Prior to the pandemic, people younger than 50 who met certain requirements had to volunteer, work or receive job training for 80 hours a month in order to receive regular assistance. Now, as part of the new budget cuts package, recipients are required to work until the age of 55. According to The Center for Public Integrity, the new stipulations also make it harder for states to waive those work rules in states.

Yet after weeks of debate, the new budget cuts package now raises the age of recipients required to work to 55 and, according to The Center for Public Integrity, makes it harder for states to waive work rules in areas with high unemployment. Notable exceptions include if someone is experiencing homelessness, is a military veteran or if they are a youth aged 18 to 24 who has aged out of the foster care system.

Currently, there are also two bills under review that would prevent current SNAP recipients from buying “junk food” — classified as “soft drinks, candy, ice cream, [and] prepared desserts such as cakes, pies, cookies or similar products” — with their benefits.

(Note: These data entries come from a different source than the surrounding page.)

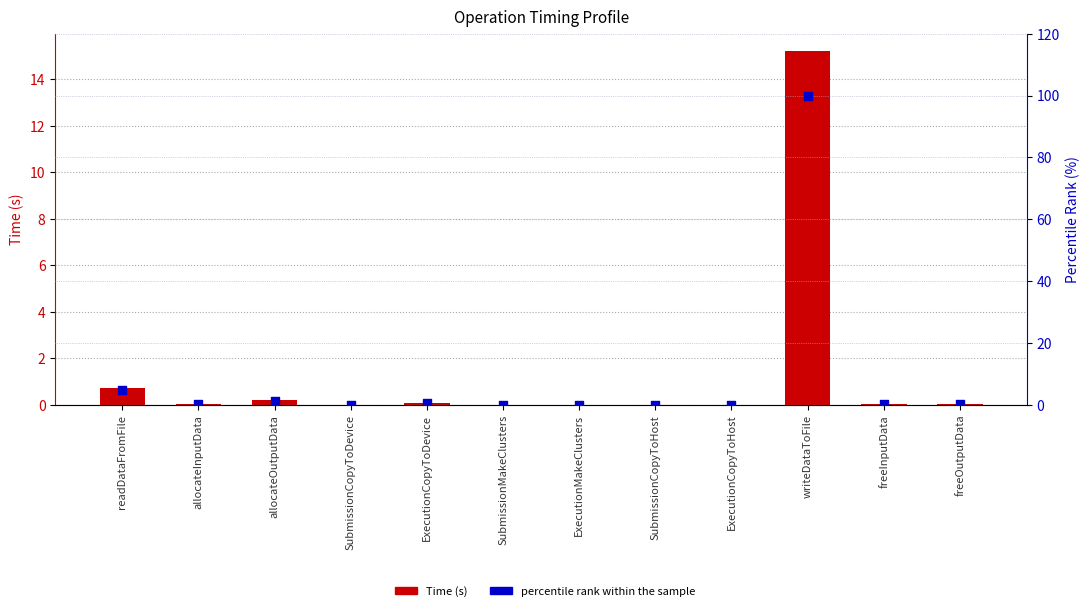

Which series has the largest Y range (max minus min)?

percentile rank within the sample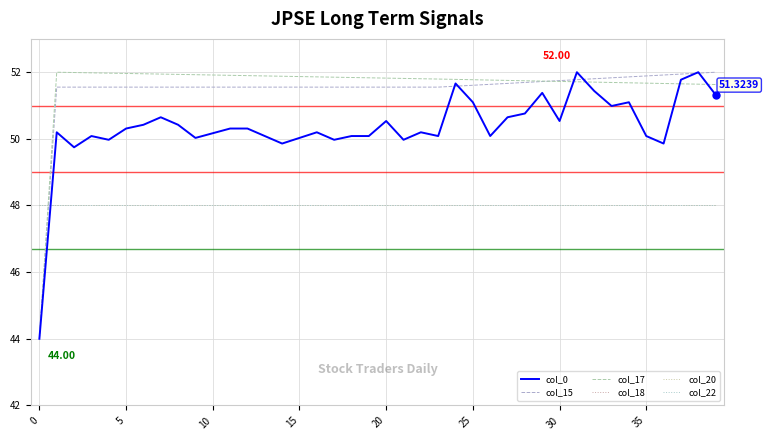

Reading left to right, what are all the values shown in this chart?

col_0: 44.0	50.2	49.7	50.1	50.0	50.3	50.4	50.6	50.4	50.0	50.2	50.3	50.3	50.1	49.9	50.0	50.2	50.0	50.1	50.1	50.5	50.0	50.2	50.1	51.7	51.1	50.1	50.6	50.8	51.4	50.5	52.0	51.4	51.0	51.1	50.1	49.9	51.8	52.0	51.3
col_15: 44.0	51.6	51.6	51.6	51.6	51.6	51.6	51.6	51.6	51.6	51.6	51.6	51.6	51.6	51.6	51.6	51.6	51.6	51.6	51.6	51.6	51.6	51.6	51.6	51.6	51.6	51.6	51.7	51.7	51.7	51.7	51.8	51.8	51.8	51.9	51.9	51.9	51.9	52.0	52.0
col_17: 44.0	52.0	52.0	52.0	52.0	52.0	52.0	51.9	51.9	51.9	51.9	51.9	51.9	51.9	51.9	51.9	51.9	51.9	51.8	51.8	51.8	51.8	51.8	51.8	51.8	51.8	51.8	51.8	51.7	51.7	51.7	51.7	51.7	51.7	51.7	51.7	51.7	51.7	51.6	51.6
col_18: 48.0	48.0	48.0	48.0	48.0	48.0	48.0	48.0	48.0	48.0	48.0	48.0	48.0	48.0	48.0	48.0	48.0	48.0	48.0	48.0	48.0	48.0	48.0	48.0	48.0	48.0	48.0	48.0	48.0	48.0	48.0	48.0	48.0	48.0	48.0	48.0	48.0	48.0	48.0	48.0
col_20: 48.0	48.0	48.0	48.0	48.0	48.0	48.0	48.0	48.0	48.0	48.0	48.0	48.0	48.0	48.0	48.0	48.0	48.0	48.0	48.0	48.0	48.0	48.0	48.0	48.0	48.0	48.0	48.0	48.0	48.0	48.0	48.0	48.0	48.0	48.0	48.0	48.0	48.0	48.0	48.0
col_22: 48.0	48.0	48.0	48.0	48.0	48.0	48.0	48.0	48.0	48.0	48.0	48.0	48.0	48.0	48.0	48.0	48.0	48.0	48.0	48.0	48.0	48.0	48.0	48.0	48.0	48.0	48.0	48.0	48.0	48.0	48.0	48.0	48.0	48.0	48.0	48.0	48.0	48.0	48.0	48.0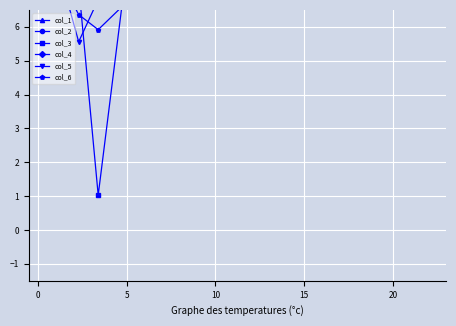

True or false: col_4 and col_3 intersect in this chart.

True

Several hunger experts have raised concern at both developments, especially in light of the newest food insecurity numbers. According to the Center on Budget Policies and Priorities, the expansion of working age would “take food assistance away from large numbers of people, including many who have serious barriers to employment as well as others who are working or should be exempt but are caught up in red tape.”

Meanwhile, a spokesperson from the Agriculture Department told Spectrum News that further monitoring of what SNAP recipients purchase with their benefits “would increase program costs and complexity and undermine the dignity of millions of Americans by assuming that low-income Americans are unable to make decisions that are best for themselves and their families.”